Im Katalog der Slg.C.Boissonnas wird als Provenienz (Fundort?) Luzern, als Datierung das 15.Jahrhundert angegeben. Auf der Tafel XXXIII erscheint das Messer in unrestauriertem Zustand. Zwischen 1914 und 1959 überarbeitete und schliff man die Metallteile ziemlich grobschlächtig, wobei auch die Nietlöcher in der Angel offengelegt wurden.

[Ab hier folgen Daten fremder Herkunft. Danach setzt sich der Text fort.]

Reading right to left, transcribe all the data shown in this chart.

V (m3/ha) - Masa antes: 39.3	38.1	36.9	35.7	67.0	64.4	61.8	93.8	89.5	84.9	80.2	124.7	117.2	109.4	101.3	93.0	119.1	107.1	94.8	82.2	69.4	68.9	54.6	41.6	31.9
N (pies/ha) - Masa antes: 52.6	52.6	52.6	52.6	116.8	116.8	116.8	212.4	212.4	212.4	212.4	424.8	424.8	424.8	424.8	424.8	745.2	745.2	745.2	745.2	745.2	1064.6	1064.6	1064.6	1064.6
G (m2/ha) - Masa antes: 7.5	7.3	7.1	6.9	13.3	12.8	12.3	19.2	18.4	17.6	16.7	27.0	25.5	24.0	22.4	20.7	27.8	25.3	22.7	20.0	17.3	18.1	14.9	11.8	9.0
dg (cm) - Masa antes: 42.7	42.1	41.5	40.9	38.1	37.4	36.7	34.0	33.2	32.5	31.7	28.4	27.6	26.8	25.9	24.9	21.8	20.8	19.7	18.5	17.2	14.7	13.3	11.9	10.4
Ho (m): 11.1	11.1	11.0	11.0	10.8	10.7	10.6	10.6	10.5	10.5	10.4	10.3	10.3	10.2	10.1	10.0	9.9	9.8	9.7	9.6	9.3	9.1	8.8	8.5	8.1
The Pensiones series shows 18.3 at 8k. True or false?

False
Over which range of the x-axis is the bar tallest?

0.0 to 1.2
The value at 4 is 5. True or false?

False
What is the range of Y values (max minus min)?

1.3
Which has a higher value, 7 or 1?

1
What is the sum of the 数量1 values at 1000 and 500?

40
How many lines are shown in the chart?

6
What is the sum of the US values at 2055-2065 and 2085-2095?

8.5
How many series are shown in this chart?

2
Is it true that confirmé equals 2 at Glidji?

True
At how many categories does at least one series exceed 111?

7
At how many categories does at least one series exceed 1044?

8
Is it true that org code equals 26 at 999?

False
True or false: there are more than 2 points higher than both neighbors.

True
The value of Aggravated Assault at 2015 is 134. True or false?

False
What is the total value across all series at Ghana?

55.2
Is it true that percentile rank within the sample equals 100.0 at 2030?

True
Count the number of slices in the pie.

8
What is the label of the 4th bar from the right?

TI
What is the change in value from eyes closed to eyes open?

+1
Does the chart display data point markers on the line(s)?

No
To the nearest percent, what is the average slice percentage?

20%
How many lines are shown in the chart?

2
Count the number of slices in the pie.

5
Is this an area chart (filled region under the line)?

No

Charakteristisch für die sogenannten Haus- oder Bauernwehren, in schweizerischen Quellen als «Rugger» bezeichnet, sind breite Angeln, die zur Befestigung von Griffplatten aus Horn (Rindvieh oder Geweihstangen von Rotwild) eingerichtet sind, wobei die Platten durch eine vernietete Knaufschiene und eine ebenfalls vernietete Griffbacke mit Pariernocken begrenzt werden. Typisch ist weiterhin, dass der Griffrücken im Klingenrücken seine Fortsetzung findet. Die Klingen der Bauernwehren sind voll gearbeitet und weisen in einigen wenigen Fällen eine Rückenkannelüre auf.
In der beschriebenen Form waren Haus- und Bauernwehren vor allem in der deutschen Schweiz vom 15. bis zu Beginn des 17. Jahrhunderts gebräuchlich. Sie wurden zum kriegerischen, jagdlichen oder häuslichen Gebrauch von weiten Teilen der Bevölkerung getragen und verwendet. Im Verlauf des 16. Jahrhunderts entstand aus der Hauswehre durch die Verbreiterung der Klinge und die Vergrösserung des Griffs die sogenannte «Praxe» oder «Weidpraxe» (auch als «Plötze» oder «Blatt» bezeichnet), die mit ihrer schweren Klinge zum Zerwirken des Wildes diente. Älteste schweizerische Beispiele tragen die Marken von Schaffhauser Messerschmieden aus der Zeit um 1600 (Vgl.Schneider, Griffwaffen I, Nrn.601,602).
Literatur: Schneider, Griffwaffen I op.cit., S.266-284, Nrn.559, 560, 565. Alte Waffen aus der Schweiz, Sammlung C.Boissonnas, Genf o.J. (ca. 1914), S.26, Nr. 158, Tafel XXXII.